As she hurried to her car, she rebelled against the memory of Sapphire's insistence that she needed to move to another apartment. But Liam couldn't know where she lived. If he did, he would have shown up on her doorstep--only to be turned away by the rotating-duty concierges.
Dear God, what would I do if Liam did try to get in?
Abruptly, she felt as exposed as she had all those years ago. She unlocked her car and jumped in, shoved the key in the ignition, which engaged all the door locks in the process. Only then did she feel slightly safer. To keep her nervous dislike of changes and curve balls, like Liam's phone call, at bay she forced herself to consider her list of chores for the day. At least Darlene would be there. If she wanted more time off, she would have called much earlier.

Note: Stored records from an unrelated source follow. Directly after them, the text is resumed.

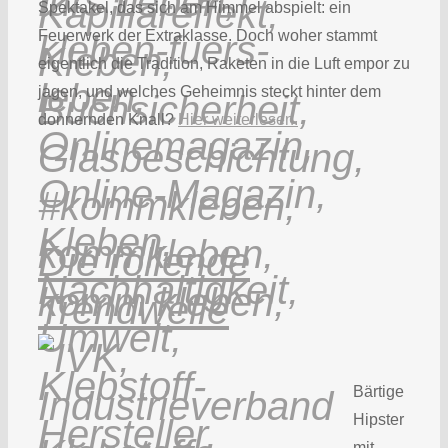
Spektakel, das sich am Himmel abspielt: ein
Feuerwerk der Extraklasse. Doch woher stammt
eigentlich die Tradition, Raketen in die Luft empor zu
jagen, und welches Geheimnis steckt hinter dem
donnernden Knall?
Hier weiterlesen.
Die rollende
Trendwelle
Bärtige
Hipster
mit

The warmth of the friendship melted the chill inside her. She'd met Darlene while she'd been in college, getting her degree. Though Darlene herself had no formal training or schooling, she had an instinct and knack for floral design. Cherish had started a flower arrangement delivery service from her dorm--in anticipation of opening her own flower shop when she graduated with her degree, and Darlene had done most of the work then, since Cherish's education had all but consumed most of her time. She'd hired Darlene wisely. I couldn't have done any of it without her. Although I'd never had a true friend other than my grandmother growing up--the rest of my school and recreation friends had proved to be superficial--I trusted Darlene when I trusted no one else. And our relationship developed into the kind of friendship I didn't expect to count on the way I do. It means everything to me now.
Darlene's friends had become Cherish's friends in the last few years...Roxanne Hart, Diane Hoffman, Savvy O'Brien, and their significant others. But those friendships were still developing. Until recently, Darlene remained the only one of the group who knew about her rape. Shocking herself, Cherish had confided the undetailed truth to Rox a few months ago. That'd been a major step--almost as major as confiding in Darlene all those years ago. Cherish had known Darlene had her own scars, which she'd also confided, mostly with her father who'd been so abusive and ugly to his wife and children, damaging and shattering them. His death was nothing to grieve. The opposite, in fact, but Cherish realized there were other issues involved than his demise. She wanted to be sensitive to whatever Darlene might be going through today. After all Darlene had done for her, she considered this consideration the least she could offer.